The day she had the tubes placed in her ears was a work day for both Ryan and me.  We got up super early to go to Holy Spirit Hospital, since that is where Dr. Shapiro is based.  We probably waited longer in pre-op than it took for her entire surgery from start to finish.  She looked like a Greek goddess in her way too large hospital gown.
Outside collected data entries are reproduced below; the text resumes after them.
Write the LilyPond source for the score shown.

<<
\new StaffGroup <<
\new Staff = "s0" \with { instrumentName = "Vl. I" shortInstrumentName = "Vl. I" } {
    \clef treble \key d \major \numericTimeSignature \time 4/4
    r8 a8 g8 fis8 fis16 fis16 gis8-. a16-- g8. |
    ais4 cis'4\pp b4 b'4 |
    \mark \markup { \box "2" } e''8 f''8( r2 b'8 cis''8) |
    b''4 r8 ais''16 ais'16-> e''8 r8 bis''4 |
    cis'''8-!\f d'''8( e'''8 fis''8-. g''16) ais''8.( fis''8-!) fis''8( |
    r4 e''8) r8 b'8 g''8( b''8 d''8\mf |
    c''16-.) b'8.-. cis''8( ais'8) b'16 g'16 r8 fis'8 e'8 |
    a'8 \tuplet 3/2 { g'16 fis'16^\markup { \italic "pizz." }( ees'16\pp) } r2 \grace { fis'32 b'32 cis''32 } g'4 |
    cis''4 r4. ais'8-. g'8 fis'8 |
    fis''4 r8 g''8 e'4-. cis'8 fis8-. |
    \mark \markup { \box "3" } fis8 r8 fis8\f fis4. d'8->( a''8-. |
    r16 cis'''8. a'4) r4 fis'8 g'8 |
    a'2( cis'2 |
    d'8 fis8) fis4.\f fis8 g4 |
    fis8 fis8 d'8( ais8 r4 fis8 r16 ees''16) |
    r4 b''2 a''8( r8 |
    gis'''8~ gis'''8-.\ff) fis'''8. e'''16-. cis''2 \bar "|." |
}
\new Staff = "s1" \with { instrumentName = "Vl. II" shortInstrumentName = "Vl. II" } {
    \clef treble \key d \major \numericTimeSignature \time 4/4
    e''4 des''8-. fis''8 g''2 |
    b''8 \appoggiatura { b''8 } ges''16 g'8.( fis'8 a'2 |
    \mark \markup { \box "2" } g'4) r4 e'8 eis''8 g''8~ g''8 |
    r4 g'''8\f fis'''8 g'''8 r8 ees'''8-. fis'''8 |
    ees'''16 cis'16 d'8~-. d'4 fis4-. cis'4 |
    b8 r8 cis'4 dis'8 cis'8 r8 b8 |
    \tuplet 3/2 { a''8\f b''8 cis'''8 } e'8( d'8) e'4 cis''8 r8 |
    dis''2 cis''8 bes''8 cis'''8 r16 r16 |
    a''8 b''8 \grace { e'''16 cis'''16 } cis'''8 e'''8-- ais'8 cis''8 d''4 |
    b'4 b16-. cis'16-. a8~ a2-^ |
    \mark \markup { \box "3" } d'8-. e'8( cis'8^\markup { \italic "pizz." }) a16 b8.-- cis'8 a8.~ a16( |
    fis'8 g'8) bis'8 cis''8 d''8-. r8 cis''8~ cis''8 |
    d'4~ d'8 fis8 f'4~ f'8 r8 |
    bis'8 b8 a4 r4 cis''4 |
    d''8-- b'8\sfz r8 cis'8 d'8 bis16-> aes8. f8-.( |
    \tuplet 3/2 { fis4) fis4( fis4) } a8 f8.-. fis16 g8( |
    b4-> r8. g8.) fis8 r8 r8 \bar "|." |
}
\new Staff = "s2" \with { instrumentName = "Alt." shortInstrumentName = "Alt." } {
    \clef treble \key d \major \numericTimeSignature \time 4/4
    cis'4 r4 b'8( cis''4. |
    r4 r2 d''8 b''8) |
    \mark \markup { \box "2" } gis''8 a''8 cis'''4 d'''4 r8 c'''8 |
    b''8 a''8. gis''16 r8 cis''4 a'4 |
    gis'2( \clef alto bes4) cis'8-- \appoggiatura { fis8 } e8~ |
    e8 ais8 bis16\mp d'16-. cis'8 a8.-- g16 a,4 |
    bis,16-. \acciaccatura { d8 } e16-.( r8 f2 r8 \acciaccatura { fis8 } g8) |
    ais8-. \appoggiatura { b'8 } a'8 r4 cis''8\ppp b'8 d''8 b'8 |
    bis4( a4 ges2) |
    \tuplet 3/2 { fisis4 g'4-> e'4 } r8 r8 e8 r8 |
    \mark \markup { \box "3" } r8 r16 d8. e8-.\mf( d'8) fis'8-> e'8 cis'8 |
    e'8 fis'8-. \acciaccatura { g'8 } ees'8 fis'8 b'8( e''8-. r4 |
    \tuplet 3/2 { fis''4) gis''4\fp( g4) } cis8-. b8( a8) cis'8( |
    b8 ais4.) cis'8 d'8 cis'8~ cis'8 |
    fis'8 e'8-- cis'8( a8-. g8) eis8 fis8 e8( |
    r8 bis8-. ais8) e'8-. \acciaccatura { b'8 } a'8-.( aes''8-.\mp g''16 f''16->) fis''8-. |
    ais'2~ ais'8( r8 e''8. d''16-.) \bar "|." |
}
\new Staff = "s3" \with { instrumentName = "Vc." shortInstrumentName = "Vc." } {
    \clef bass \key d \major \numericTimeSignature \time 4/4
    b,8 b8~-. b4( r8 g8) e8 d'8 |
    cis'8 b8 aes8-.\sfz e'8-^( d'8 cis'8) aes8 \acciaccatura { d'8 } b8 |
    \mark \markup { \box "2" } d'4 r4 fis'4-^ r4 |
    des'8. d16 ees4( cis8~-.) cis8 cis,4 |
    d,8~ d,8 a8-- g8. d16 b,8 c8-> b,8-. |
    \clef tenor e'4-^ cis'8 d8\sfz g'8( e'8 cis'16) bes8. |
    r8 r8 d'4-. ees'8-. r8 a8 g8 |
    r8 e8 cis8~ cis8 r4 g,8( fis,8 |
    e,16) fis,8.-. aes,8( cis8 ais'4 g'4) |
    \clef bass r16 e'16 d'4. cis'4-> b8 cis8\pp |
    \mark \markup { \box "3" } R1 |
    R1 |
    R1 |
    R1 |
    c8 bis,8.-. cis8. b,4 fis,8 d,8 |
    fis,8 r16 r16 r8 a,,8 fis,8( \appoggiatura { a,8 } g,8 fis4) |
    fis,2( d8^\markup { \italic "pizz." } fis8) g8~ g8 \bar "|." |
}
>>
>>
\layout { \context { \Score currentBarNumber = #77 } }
And when we were finished, we drove back home to where Nanny was patiently waiting to see how her grandbaby was doing. 

And then I went to work.

When I came home I was greeted by an ecstatic Nanny!  She must have been stalking the front door waiting for me to come home because no sooner did I have the car in park when she came running FLYING outside, hands flailing in the air, tears streaming down her face, with a HUGE smile exclaiming, "Oh my gosh! I can't believe it! I have my grandbaby back! Jennifer--I was talking to her and she looked AT me and she SMILED--Just like back in June!  She is like a whole new baby!" 

I am sure that since these two weeks have passed since I am a bad blogger that I have altered the wording a bit, possibly omitting some of Barbie's Nanny's exclamations, but the point was clear:

  YES. Cameran's tubes already are making a difference not even a day later.